* Source text
··········

Whitman Encyclopedia of Colonial and Early American Coins

Back in January of 2010 I did a review on this excellent book by one of my favorite authors, Q. David Bowers. For more on this reference, here’s the link!

John Hull, the Mint and the Economics of Massachusetts Coinage

Louis Jordan provides us with a clear interpretation of the daily operation of the Massachusetts mint established in 1652. His sources include John Hull’s actual ledgers which provide incredible insight to Hull’s business practices, the economic environment of the time, and the productivity and profitability he was able to establish. One can also gain an understanding of the role Spanish silver played in 17th century North America and the obstacles Hull had to overcome to compete with this most popular medium of exchange.

In Yankee Doodle’s Pocket, the Myth, Magic, and Politics of Money in Early America

Here’s one I don’t own…yet! I do know from viewing the table of contents and a few reviews that this has something for everyone. From beaver pelts and wampum to the advent of steam coinage in 1830, any lover of colonial coinage OR colonial history should be able to find a topic of interest in this 541 page reference. If you’re a newcomer to the money of America’s colonies, this should be a great place to start!

That wraps up Part I of my essential books for your Colonial coin library. You’ll notice that the above 5 books give a broad view of the coins and their times. In Part II we will look at some specific attribution guides to help you identify those rare and not so rare varieties of your colonial coin series of choice!

 

 

 

Your Guide to the Standard Reference Books on Early American Copper: The Top Ten

For the uninitiated, the world of early American copper can be a confusing place. The fledgling United States was decidedly behind their European contemporaries in minting technology and resources. The Philadelphia mint suffered for lack of good die steel, quality planchets, and skilled labor. As a result, those of us who collect the half cents and large cents of the late 18th and early 19th centuries have a vast number of distinct varieties to draw our attention. Consider: the 1794 large cent alone has 58 different varieties!

Luckily there are many excellent standard references to assist us in navigating the myriad possibilities open to us in this fascinating field of numismatics. Here are the meat and potatoes books to illuminate your path.

1.The Half Cent Die State Book 1793-1857

Since its publication in 2000, this volume has become THE half cent attribution book. Each variety is illustrated with multiple plates and individual die states are described for each variety as well. The research is far superior to Breen.

2. Walter Breen’s Encyclopedia of United States Half Cents, 1793-1857

For a complete review of this book, see my review post here.

3. American half cents, the “little half sisters”: A reference book on the United States half cent coined from 1793 to 1857

This was the original attribution guide for U.S. half cents. Somewhat obsolete, the volume still has much merit and should be a part of every half cent lover’s library if for no other reason than to compare and contrast with the newer references.

4. WALTER BREEN’S ENCYCLOPEDIA OF EARLY UNITED STATES CENTS 1793-1814

Published in 2001 in collaboration with Del Bland and Mark Borckardt, this is by far the most current reference for early large cents. Not only are all known varieties illustrated and described but there are also many additional chapters on minting technology, mint errors, and much more.

5. United States Large Cents 1793 – 1814

From EAC: “A revision of Sheldon’s “Penny Whimsy”. Updated rarity ratings and condition census data for all varieties. Contains approximately a dozen new varieties not in Penny Whimsy. Superb 3 inch diameter plates of obverse and reverse of each variety with lots of additional plates for important die states.”

··········

* Data supplied
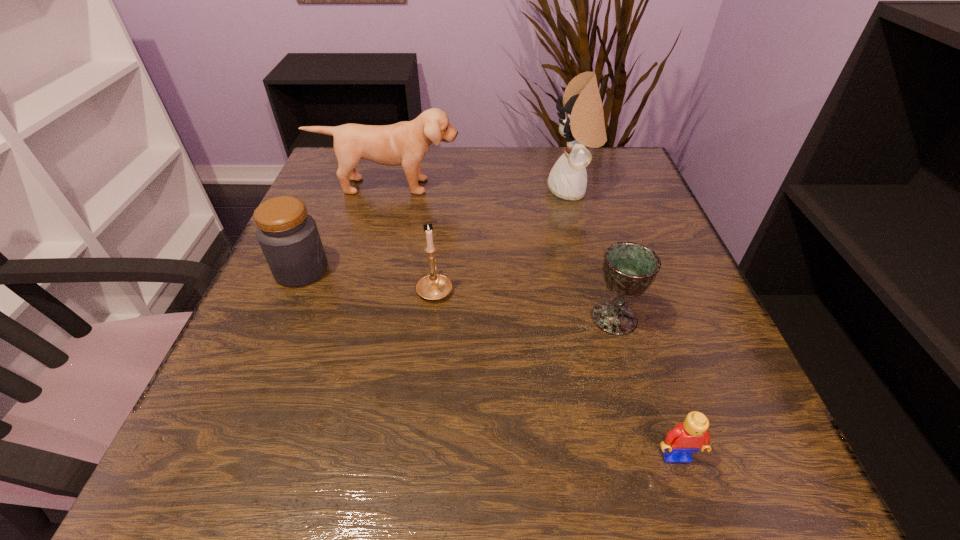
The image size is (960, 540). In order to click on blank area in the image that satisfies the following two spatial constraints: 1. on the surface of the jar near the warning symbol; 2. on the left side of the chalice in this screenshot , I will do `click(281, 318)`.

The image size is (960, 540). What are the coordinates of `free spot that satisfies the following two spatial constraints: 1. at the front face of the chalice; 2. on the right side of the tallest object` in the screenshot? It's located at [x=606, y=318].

··········

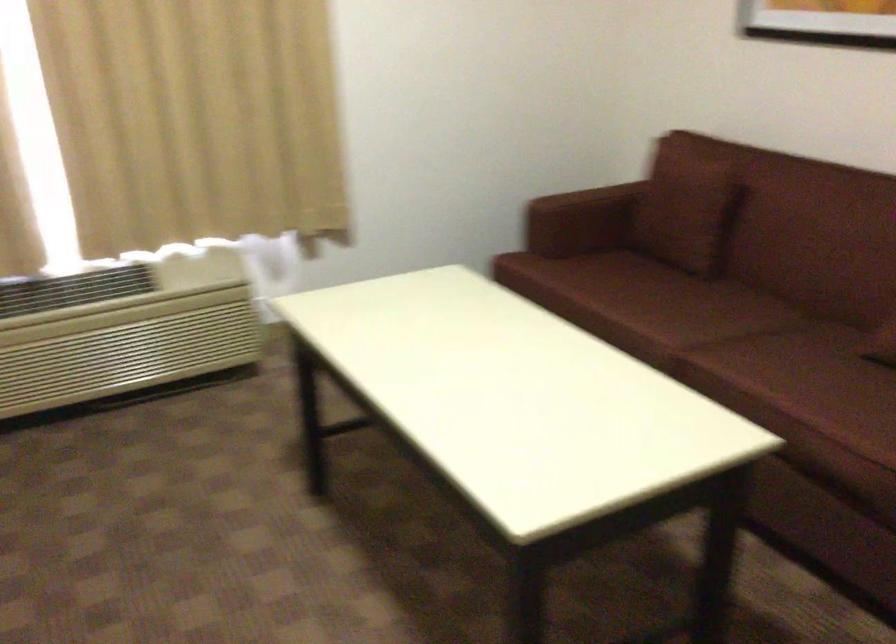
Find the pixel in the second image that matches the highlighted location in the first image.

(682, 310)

··········

* Written task
Translate this sentence from the article about coin reference books into Spanish: "The Philadelphia mint suffered for lack of good die steel, quality planchets, and skilled labor." Rely only on the article about coin reference books.

* Exercise solution
La casa de moneda de Filadelfia sufrió por la falta de buen acero para troqueles, cospeles de calidad y mano de obra calificada.